§ **DIRECTIONS FOR THIS TASK**: Rewrite every line of the entries below as a JSON list of strings, one string per line, leaving out blank lines.

(Beginning of DATA SUPPLIED)

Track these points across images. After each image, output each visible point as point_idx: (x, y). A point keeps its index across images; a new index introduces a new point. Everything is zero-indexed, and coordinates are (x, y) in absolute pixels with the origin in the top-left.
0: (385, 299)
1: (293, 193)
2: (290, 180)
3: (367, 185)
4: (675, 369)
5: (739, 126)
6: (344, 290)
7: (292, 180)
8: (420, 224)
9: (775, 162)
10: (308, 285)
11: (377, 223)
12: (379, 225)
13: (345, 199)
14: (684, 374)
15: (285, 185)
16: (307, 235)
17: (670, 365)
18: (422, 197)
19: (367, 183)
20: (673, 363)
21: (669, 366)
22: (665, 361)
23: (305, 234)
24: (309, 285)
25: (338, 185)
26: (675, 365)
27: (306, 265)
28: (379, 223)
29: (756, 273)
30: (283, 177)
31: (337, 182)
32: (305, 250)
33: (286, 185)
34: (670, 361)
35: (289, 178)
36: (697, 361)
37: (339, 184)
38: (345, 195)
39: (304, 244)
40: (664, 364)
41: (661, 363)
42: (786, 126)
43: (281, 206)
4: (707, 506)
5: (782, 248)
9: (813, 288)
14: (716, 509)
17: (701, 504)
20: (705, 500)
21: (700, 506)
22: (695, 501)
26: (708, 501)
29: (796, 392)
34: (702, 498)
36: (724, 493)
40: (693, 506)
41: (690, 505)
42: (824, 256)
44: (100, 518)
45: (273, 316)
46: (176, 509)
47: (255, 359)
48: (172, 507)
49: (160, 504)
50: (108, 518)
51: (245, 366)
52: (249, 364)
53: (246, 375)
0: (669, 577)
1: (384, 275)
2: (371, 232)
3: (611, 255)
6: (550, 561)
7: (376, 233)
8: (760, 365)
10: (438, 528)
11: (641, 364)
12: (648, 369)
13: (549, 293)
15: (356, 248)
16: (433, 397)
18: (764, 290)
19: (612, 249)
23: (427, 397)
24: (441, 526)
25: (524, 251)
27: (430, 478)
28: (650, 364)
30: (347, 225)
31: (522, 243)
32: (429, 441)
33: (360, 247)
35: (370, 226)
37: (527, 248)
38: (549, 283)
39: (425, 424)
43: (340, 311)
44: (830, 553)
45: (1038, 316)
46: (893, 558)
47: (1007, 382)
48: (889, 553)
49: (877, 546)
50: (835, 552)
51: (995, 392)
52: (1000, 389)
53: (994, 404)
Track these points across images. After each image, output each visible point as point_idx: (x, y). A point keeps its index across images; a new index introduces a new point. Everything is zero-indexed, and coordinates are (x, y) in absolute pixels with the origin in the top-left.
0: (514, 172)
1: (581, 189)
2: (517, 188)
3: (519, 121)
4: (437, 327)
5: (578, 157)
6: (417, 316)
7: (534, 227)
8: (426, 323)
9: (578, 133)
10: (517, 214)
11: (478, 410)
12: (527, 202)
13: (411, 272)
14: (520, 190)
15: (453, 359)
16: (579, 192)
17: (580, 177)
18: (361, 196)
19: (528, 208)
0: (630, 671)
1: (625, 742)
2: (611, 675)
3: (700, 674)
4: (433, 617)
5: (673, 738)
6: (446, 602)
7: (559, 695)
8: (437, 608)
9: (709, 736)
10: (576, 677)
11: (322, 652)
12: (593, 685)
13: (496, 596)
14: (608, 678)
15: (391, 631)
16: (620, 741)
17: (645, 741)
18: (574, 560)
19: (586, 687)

(End of DATA SUPPLIED)

§ **YOUR SOLUTION**:
[
  "Track these points across images. After each image, output each visible point as point_idx: (x, y). A point keeps its index across images; a new index introduces a new point. Everything is zero-indexed, and coordinates are (x, y) in absolute pixels with the origin in the top-left.",
  "0: (385, 299)",
  "1: (293, 193)",
  "2: (290, 180)",
  "3: (367, 185)",
  "4: (675, 369)",
  "5: (739, 126)",
  "6: (344, 290)",
  "7: (292, 180)",
  "8: (420, 224)",
  "9: (775, 162)",
  "10: (308, 285)",
  "11: (377, 223)",
  "12: (379, 225)",
  "13: (345, 199)",
  "14: (684, 374)",
  "15: (285, 185)",
  "16: (307, 235)",
  "17: (670, 365)",
  "18: (422, 197)",
  "19: (367, 183)",
  "20: (673, 363)",
  "21: (669, 366)",
  "22: (665, 361)",
  "23: (305, 234)",
  "24: (309, 285)",
  "25: (338, 185)",
  "26: (675, 365)",
  "27: (306, 265)",
  "28: (379, 223)",
  "29: (756, 273)",
  "30: (283, 177)",
  "31: (337, 182)",
  "32: (305, 250)",
  "33: (286, 185)",
  "34: (670, 361)",
  "35: (289, 178)",
  "36: (697, 361)",
  "37: (339, 184)",
  "38: (345, 195)",
  "39: (304, 244)",
  "40: (664, 364)",
  "41: (661, 363)",
  "42: (786, 126)",
  "43: (281, 206)",
  "4: (707, 506)",
  "5: (782, 248)",
  "9: (813, 288)",
  "14: (716, 509)",
  "17: (701, 504)",
  "20: (705, 500)",
  "21: (700, 506)",
  "22: (695, 501)",
  "26: (708, 501)",
  "29: (796, 392)",
  "34: (702, 498)",
  "36: (724, 493)",
  "40: (693, 506)",
  "41: (690, 505)",
  "42: (824, 256)",
  "44: (100, 518)",
  "45: (273, 316)",
  "46: (176, 509)",
  "47: (255, 359)",
  "48: (172, 507)",
  "49: (160, 504)",
  "50: (108, 518)",
  "51: (245, 366)",
  "52: (249, 364)",
  "53: (246, 375)",
  "0: (669, 577)",
  "1: (384, 275)",
  "2: (371, 232)",
  "3: (611, 255)",
  "6: (550, 561)",
  "7: (376, 233)",
  "8: (760, 365)",
  "10: (438, 528)",
  "11: (641, 364)",
  "12: (648, 369)",
  "13: (549, 293)",
  "15: (356, 248)",
  "16: (433, 397)",
  "18: (764, 290)",
  "19: (612, 249)",
  "23: (427, 397)",
  "24: (441, 526)",
  "25: (524, 251)",
  "27: (430, 478)",
  "28: (650, 364)",
  "30: (347, 225)",
  "31: (522, 243)",
  "32: (429, 441)",
  "33: (360, 247)",
  "35: (370, 226)",
  "37: (527, 248)",
  "38: (549, 283)",
  "39: (425, 424)",
  "43: (340, 311)",
  "44: (830, 553)",
  "45: (1038, 316)",
  "46: (893, 558)",
  "47: (1007, 382)",
  "48: (889, 553)",
  "49: (877, 546)",
  "50: (835, 552)",
  "51: (995, 392)",
  "52: (1000, 389)",
  "53: (994, 404)",
  "Track these points across images. After each image, output each visible point as point_idx: (x, y). A point keeps its index across images; a new index introduces a new point. Everything is zero-indexed, and coordinates are (x, y) in absolute pixels with the origin in the top-left.",
  "0: (514, 172)",
  "1: (581, 189)",
  "2: (517, 188)",
  "3: (519, 121)",
  "4: (437, 327)",
  "5: (578, 157)",
  "6: (417, 316)",
  "7: (534, 227)",
  "8: (426, 323)",
  "9: (578, 133)",
  "10: (517, 214)",
  "11: (478, 410)",
  "12: (527, 202)",
  "13: (411, 272)",
  "14: (520, 190)",
  "15: (453, 359)",
  "16: (579, 192)",
  "17: (580, 177)",
  "18: (361, 196)",
  "19: (528, 208)",
  "0: (630, 671)",
  "1: (625, 742)",
  "2: (611, 675)",
  "3: (700, 674)",
  "4: (433, 617)",
  "5: (673, 738)",
  "6: (446, 602)",
  "7: (559, 695)",
  "8: (437, 608)",
  "9: (709, 736)",
  "10: (576, 677)",
  "11: (322, 652)",
  "12: (593, 685)",
  "13: (496, 596)",
  "14: (608, 678)",
  "15: (391, 631)",
  "16: (620, 741)",
  "17: (645, 741)",
  "18: (574, 560)",
  "19: (586, 687)"
]